Monday I woke up earlier than I have in a while. I put on my “big girl” clothes and this odd feeling began to sink in. I was about to be “adulting” and I was terrified.
I left super early for the chance of any problems, traffic, natural disaster, etc. I got my coffee on the way, and was sitting in my car with fear of looking anxious by showing up too early. I also was trying to compose myself because I was freaking out. This was my first attempt at my future and I couldn’t mess it up on day one.
I finally got myself together enough to walk sure-footed into my fancy building. I looked around and felt like a lost sheep the whole way to the office. I arrived and met my new boss. I was slightly reassured by the soft smile on her face and her welcoming voice. I also felt better due to the fact there was no way she was much older than my sister.

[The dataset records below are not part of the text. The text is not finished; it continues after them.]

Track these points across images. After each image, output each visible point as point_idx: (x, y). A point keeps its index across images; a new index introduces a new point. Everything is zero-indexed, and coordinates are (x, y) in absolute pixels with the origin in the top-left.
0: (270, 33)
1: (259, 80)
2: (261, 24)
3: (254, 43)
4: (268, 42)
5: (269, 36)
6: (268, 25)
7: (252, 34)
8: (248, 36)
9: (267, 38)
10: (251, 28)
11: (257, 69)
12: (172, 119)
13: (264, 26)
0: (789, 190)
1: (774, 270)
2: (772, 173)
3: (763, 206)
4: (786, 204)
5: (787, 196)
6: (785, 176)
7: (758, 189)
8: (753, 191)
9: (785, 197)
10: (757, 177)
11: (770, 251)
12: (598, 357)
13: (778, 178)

She took me on a tour of the fancy office where I would be spending time for the next semester. I was a bit in awe especially when it came to my office. I actually had an office, not some dinky cubicle. I had a room that was my dedicated space. I know it doesn’t seem like much, but it was a little thing that eased a bit of the worry.
My boss then told me that we had a department meeting at 10. I would be meeting all sorts of people and barely had a voice due to the sorority recruitment I had in the weekend prior. I sat in my office unsure of what to do until the meeting. I checked the email the company provided me, although it was empty since it was my first day. I tried to look busy even though I had no idea what I was doing until my boss came and got me for the meeting.
I sat down with my planner and pen in hand because I felt like I shouldn’t show up empty-handed. The other members of the department started making their way in. I introduced myself, attempting to fake some form of confidence. They were all nice people, but for some reason I was still petrified. They began talking about the upcoming events and tasks. I had no idea what was going on so I just randomly would jot things down in an act to not seem completely lost.
They talked about not only upcoming work, but also their personal lives. I just chuckled along as an act to try to fit in to the group that seems to be long established. I didn’t ask questions and didn’t input because I didn’t want to seem like the kid in the room. I just hoped for the best to come.
I returned to my office and received my first task. It was nothing too crazy; just inputting information in to a spreadsheet. I tried to work as quickly and effectively as possible to make a good impression. I finished it and then I had to take my lunch break. I hadn’t brought anything so I walked a couple blocks over to get something, and to give myself some time to decompress and stop freaking out inside.
I got back from my lunch unsure what my next job would be. I walked to my boss’ office to ask her what to do. She was with a group of co-workers and I felt like I was intruding. I asked what she needed me to do and she put me to work on the job that seems to be one of my main roles. I kept up my nose buried in the work as to not disturb anyone else. I did that until it was time for me to go.
I walked out of the office wanting to do a bit of a victory dance because I made it. I survived day one and through all the fear and intimidation, I actually loved it. I know its only day 1, but it is going to be a great semester.